# Text provided
──────────
Belgian Greg van Avermaet won stage five of the Tour de France - the first in the mountains this year - to take both the yellow jersey and a big lead over the race favourites.
The 31-year-old was part of an early breakaway and finished strongly to win his second career Tour stage.
Briton Chris Froome is now five minutes and 17 seconds behind Van Avermaet in the general classification.
The defending champion finished in a group alongside rival Nairo Quintana.
Yellow jersey contenders caught out
Van Avermaet is not considered a threat to Froome's hopes of retaining his yellow jersey in Paris on 24 July, but there was a period during the 216km stage where it looked like he might take a worryingly large lead at the top of the general classification.
The BMC Racing rider was part of a nine-rider breakaway early on and the gap to the peloton was 16 minutes at one point.
Only countryman Thomas de Gendt remained with him on the ascent of Col du Perthus, the second category-two climb on the stage, but Van Avermaet powered away to finish the final 17km by himself and win by a margin of two minutes and 34 seconds.
Froome's Team Sky and Movistar, whose overall hopes rest on Quintana, eventually raised the pace, a move that devastated the peloton and saw Peter Sagan - the yellow jersey holder coming into the stage - and this year's Giro d'Italia winner Vincenzo Nibali fall off the back.
Quintana, who has twice finished runner-up to Froome, attempted to catch the 31-year-old Briton off guard in the final moments, but Team Sky responded swiftly to keep their man alongside his main rival.
Fellow Briton Adam Yates, of the Orica team, is level with Froome and Quintana, as well as other general classification contenders such as Fabio Aru, Romain Bardet, Tejay van Garderen and Pierre Rolland.
"We're happy to stay out of trouble," said Froome. "The big general classification days are still to come. This day wasn't going to be a big showdown between the contenders."
Van Avermaet - from winner to team player
Van Avermaet's strengths do not lie in multi-stage events, but rather in the one-day classics, having won Paris-Tours in 2011 and the Tirreno-Adriatico this year.
His BMC Racing team had only held the yellow jersey for four days in their nine-year Tour history previous to this win.
And while Van Avermaet may well retain it for a few days longer, his attention will turn to aiding team-mate Van Garderen's challenge for the title.
"It's special for me. It's the best jersey in the world. It's my first time and perhaps the last so I will enjoy every moment," he said.
"It's the best moment of my career. The main goal for us is having Tejay or Richie Porte on the podium in Paris."
──────────
# Dataset records
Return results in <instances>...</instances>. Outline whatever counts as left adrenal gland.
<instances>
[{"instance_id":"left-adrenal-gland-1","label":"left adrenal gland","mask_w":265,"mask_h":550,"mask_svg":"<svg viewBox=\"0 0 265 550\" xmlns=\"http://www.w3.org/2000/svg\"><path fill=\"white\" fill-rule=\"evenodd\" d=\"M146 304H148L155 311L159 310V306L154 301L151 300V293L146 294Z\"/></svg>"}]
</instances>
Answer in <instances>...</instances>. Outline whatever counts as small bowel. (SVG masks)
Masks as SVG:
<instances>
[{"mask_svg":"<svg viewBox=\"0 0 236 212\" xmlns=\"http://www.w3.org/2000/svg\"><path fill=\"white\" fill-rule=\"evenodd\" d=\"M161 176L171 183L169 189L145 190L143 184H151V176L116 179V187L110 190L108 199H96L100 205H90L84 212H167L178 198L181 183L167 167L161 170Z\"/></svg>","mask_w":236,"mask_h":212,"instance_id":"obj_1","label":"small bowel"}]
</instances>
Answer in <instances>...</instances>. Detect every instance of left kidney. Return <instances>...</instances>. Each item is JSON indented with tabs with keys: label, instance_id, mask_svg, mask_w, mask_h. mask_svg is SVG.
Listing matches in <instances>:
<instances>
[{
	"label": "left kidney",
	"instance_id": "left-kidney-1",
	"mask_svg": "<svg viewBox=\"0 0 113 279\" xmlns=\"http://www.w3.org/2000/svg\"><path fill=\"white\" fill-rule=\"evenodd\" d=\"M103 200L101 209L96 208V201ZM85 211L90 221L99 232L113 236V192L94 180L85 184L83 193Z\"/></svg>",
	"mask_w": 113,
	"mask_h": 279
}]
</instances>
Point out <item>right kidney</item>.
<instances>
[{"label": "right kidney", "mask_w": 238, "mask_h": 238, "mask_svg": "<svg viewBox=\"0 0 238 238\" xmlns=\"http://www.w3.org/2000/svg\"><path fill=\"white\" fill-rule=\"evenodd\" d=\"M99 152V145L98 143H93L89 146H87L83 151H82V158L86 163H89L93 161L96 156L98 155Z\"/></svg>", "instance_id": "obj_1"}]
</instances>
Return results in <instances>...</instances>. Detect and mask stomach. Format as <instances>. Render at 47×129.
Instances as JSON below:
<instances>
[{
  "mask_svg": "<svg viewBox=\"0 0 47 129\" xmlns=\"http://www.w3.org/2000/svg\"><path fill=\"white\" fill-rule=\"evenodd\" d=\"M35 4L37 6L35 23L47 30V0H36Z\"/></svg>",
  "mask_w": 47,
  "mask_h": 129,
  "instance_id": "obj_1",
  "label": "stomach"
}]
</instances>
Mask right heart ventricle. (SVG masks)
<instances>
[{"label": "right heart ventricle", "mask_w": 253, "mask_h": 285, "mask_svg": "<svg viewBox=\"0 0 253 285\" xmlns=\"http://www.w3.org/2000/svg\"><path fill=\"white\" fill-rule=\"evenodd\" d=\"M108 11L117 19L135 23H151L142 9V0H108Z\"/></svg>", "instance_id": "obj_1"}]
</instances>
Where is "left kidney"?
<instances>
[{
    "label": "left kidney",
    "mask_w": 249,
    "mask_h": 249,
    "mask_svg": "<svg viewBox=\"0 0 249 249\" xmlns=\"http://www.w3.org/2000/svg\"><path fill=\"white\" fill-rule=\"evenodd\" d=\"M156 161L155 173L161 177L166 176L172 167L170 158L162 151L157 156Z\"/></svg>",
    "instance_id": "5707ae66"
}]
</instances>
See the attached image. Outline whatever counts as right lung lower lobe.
──────────
# The tasks
#1 Answer these questions using the Tour de France stage report:
(a) How far behind Van Avermaet is Froome in the general classification?
(b) On which climb was Thomas de Gendt the only rider still with Van Avermaet?
(c) Which one-day race did Van Avermaet win in 2011?
#2 Carry on the Tour de France stage report after its final sentence.
The entries have no connection to the Tour de France stage report.

# Answers for this exercise
#1
(a) Five minutes and 17 seconds.
(b) Col du Perthus.
(c) Paris-Tours.

#2
Former winners falter
It was a tough day for two-time champion Alberto Contador and an even more arduous one for 2014 winner Nibali.
Tinkoff's Contador, 33, has been battling against the injuries he suffered in crashes in the first two stages, and the Spaniard looked in discomfort as he crossed the line 33 seconds behind the group of favourites after slipping back late on in the stage.
Astana's Nibali is finding, just as Contador did last year, that winning the Giro and the Tour in the same year is a mammoth task - it has only been achieved 10 times and not since 1998.
The 31-year-old was dropped by the peloton and dragged himself to the finish eight minutes and 28 seconds behind the general classification contenders.
Contador, six and a half minutes behind the yellow jersey holder, will still maintain faint hope of a revival, but Italian Nibali is out of the running.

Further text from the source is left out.